AIM OF THE EXERCISE.
When you transcribe the lines below, keep every word the same and leave the pictures behind.

DATA FOR THE TASK.

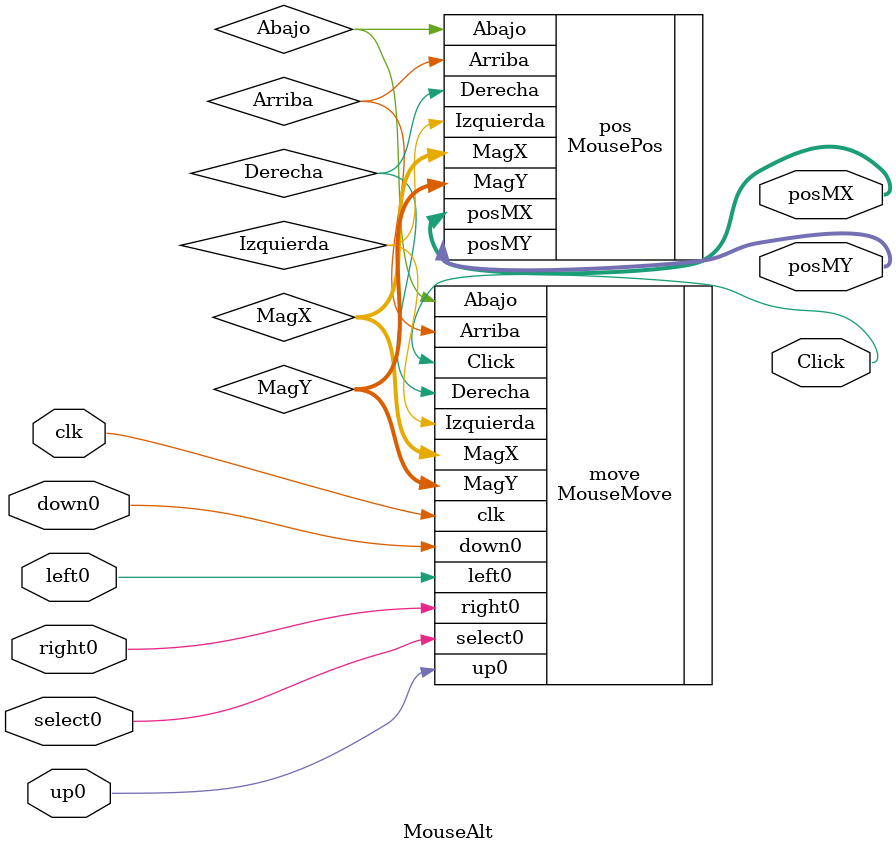
<source format=v>
`timescale 1ns / 1ps
module MouseAlt(
	 input clk,
	 input up0,
	 input down0,
	 input left0,
	 input right0,
	 input select0,
	 output Click,
	 output [9:0] posMX, posMY
    );

wire [7:0] MagX, MagY;
wire Izquierda, Derecha, Arriba, Abajo;

MouseMove move (
	.clk(clk),
	.up0(up0),
	.down0(down0),
	.left0(left0),
	.right0(right0),
	.select0(select0),
	.Click(Click),
	.Izquierda(Izquierda),
	.Derecha(Derecha),
	.Arriba(Arriba),
	.Abajo(Abajo),
	.MagX(MagX),
	.MagY(MagY)
	);

MousePos pos (
    .MagX(MagX), 
    .MagY(MagY), 
    .Arriba(Arriba), 
    .Abajo(Abajo), 
    .Izquierda(Izquierda), 
    .Derecha(Derecha), 
    .posMX(posMX), 
    .posMY(posMY)
    );
endmodule

</source>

SOLUTION FOR THIS EXERCISE.
<source format=v>
`timescale 1ns / 1ps
module MouseAlt(
	 input clk,
	 input up0,
	 input down0,
	 input left0,
	 input right0,
	 input select0,
	 output Click,
	 output [9:0] posMX, posMY
    );

wire [7:0] MagX, MagY;
wire Izquierda, Derecha, Arriba, Abajo;

MouseMove move (
	.clk(clk),
	.up0(up0),
	.down0(down0),
	.left0(left0),
	.right0(right0),
	.select0(select0),
	.Click(Click),
	.Izquierda(Izquierda),
	.Derecha(Derecha),
	.Arriba(Arriba),
	.Abajo(Abajo),
	.MagX(MagX),
	.MagY(MagY)
	);

MousePos pos (
    .MagX(MagX), 
    .MagY(MagY), 
    .Arriba(Arriba), 
    .Abajo(Abajo), 
    .Izquierda(Izquierda), 
    .Derecha(Derecha), 
    .posMX(posMX), 
    .posMY(posMY)
    );
endmodule

</source>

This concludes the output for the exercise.